Even so it is done with a great deal of care and attention.  Ingredients are measured out accurately, temperatures are controlled carefully, and timings are of paramount importance.  True, there is an awful lot of verbal abuse flying around – it seems to aid the flow of the day – and keeps spirits up when there’s a heck of a lot to do.

So once everything’s been blitzed it’s left to cook, usually with the blender left in situ to continue to break up the chunks so that the sauce goes through the bottling machine.  Watching the sauce get sucked into the murky depths, only to go round the pan and appear again can be quite hypnotic.  It’s almost like a screensaver…

So once that’s all cooked it gets transferred to the bottling machine for…well…bottling.  Now it’s a bottling machine with a semi-automatic process, in that the sauce gets poured into a big hopper, the operator hits the foot pedal (pretending to be John Bonham or Neil Peart whilst doing so), desperately hoping that he’s remembered to put a bottle under the nozzle.  This is almost always the case, but in the mindless repetition that is the bottling process occasional mistakes occur.  We’ve all done it…

For a batch of Mango in the big cooker like this one you’re talking in the region of 750 bottles, so you can see how the occasional lapse in concentration occurs.  We are but flesh and blood, ladies and gentlemen, and the later in the day it gets, the stupider the flesh and blood becomes.


The Leaning Tower of Mango

But by and large it goes without incident, and you end up with large numbers of crates stacked up like the picture to the right waiting for some helpful sort to load up the sack truck and wheel them over to the old kitchen for capping and labelling.

Capping involves slipping a heat-shrink cap onto each bottle and then holding it in a cunning device that is basically an electric coil with a v-shaped plate in front of it to rest the bottle.  The caps shrink in a second, and then on to the next stage – which I hate – sticking the ‘best before’ stickers on.  There is no easy way to do this with standard bottles, as we put the stickers on the bottom of the bottle to stop them rubbing off in transit.  Tedious isn’t the word.

Labelling is another semi-automatic process.  Another machine with a foot pedal, though for reasons I’m never quite worked out we have it at counter level and tap it with a hand.

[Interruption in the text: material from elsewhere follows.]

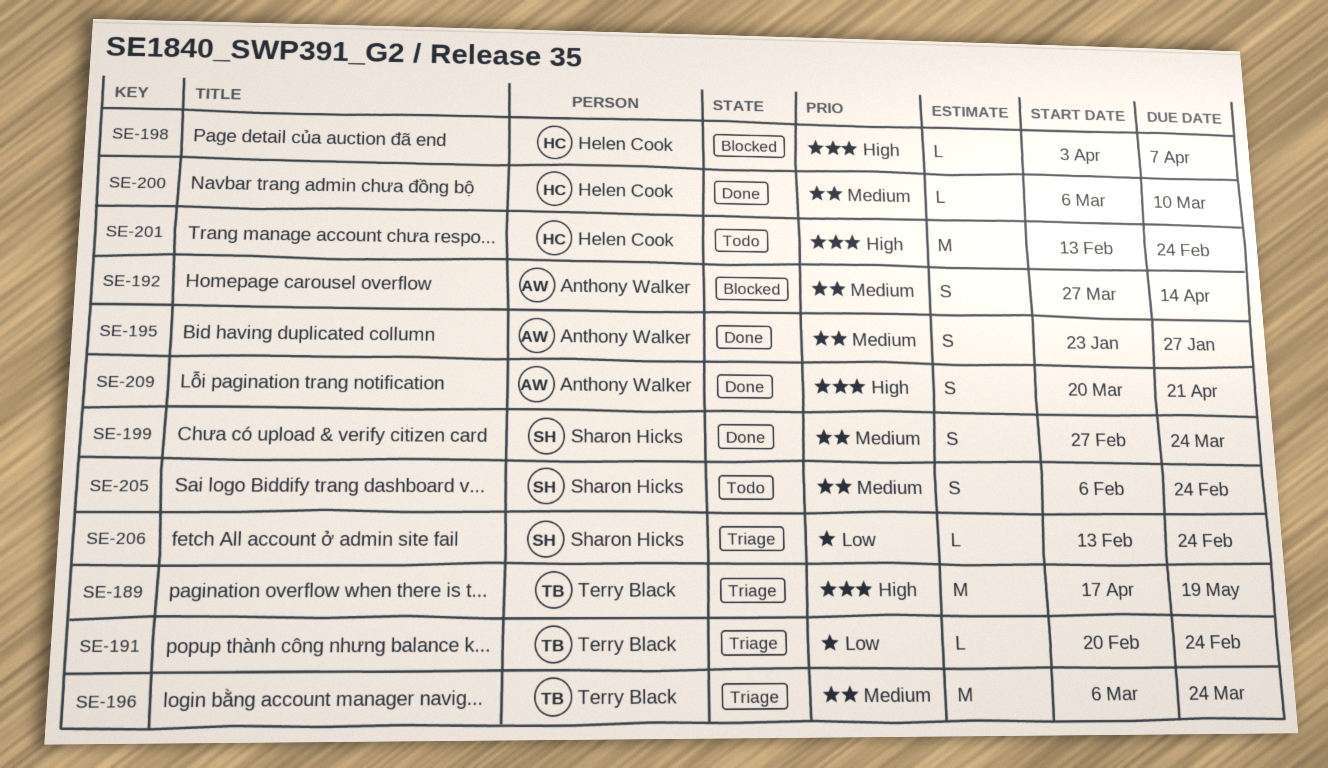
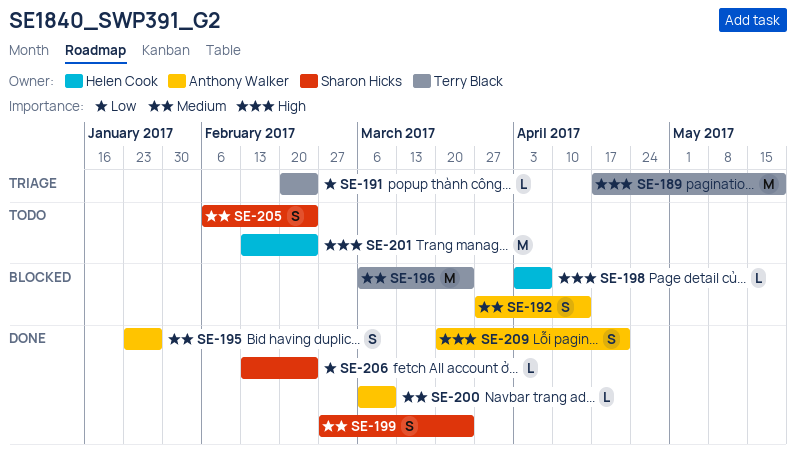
SE-196, status: Triage -> Blocked
SE-200, owner: Helen Cook -> Anthony Walker
SE-206, status: Triage -> Done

And that’s what we do…time after time after time.  It’s pretty repetitive so we take it in turns to be on the bottling machine, or capping and labelling, or making salts, or whatever else it is we do to bring our products to you.  Last week though – thanks to Jamie trying to remove his own fingers in a van door and someone taking the stabilisers off Bonds bike, guess who got be Mr Bottle for 2 days?  Though it’s a bit repetitive it’s what gives me a real buzz when I sell something on the stall – I can quite often say ‘I made that!’ – and you don’t get that from a checkout operator in the supermarkets.

So, anything else of interest out there this week?  I have to admit to having lived in a bit of a chilli-shaped bubble over the last few days, so it’s entirely feasible that the Martians have landed, taken over the White House, been ousted from office (probably by Bruce Willis wearing a sweat-stained vest) and order restored.  I just wouldn’t have noticed.


Greener by the day


Banksy has nothing on us

20140629_064838On the left – this is why I’m late getting to work some days.



This weekend coming will see us in Bristol’s Temple Quay, Tidworth, Devizes, Corfe Castle, Sheffield, the North East Chilli Festival, Corsham, the Cotswold Show, Frome, Shaftesbury, Marlborough, Bath, Swindon, Oxford and – after all of that – the pub for an adult beverage.  But not Eindhoven…not yet, at least.

Back to the football, such as it is. Another turgid match where the favourite goes through.  Boring!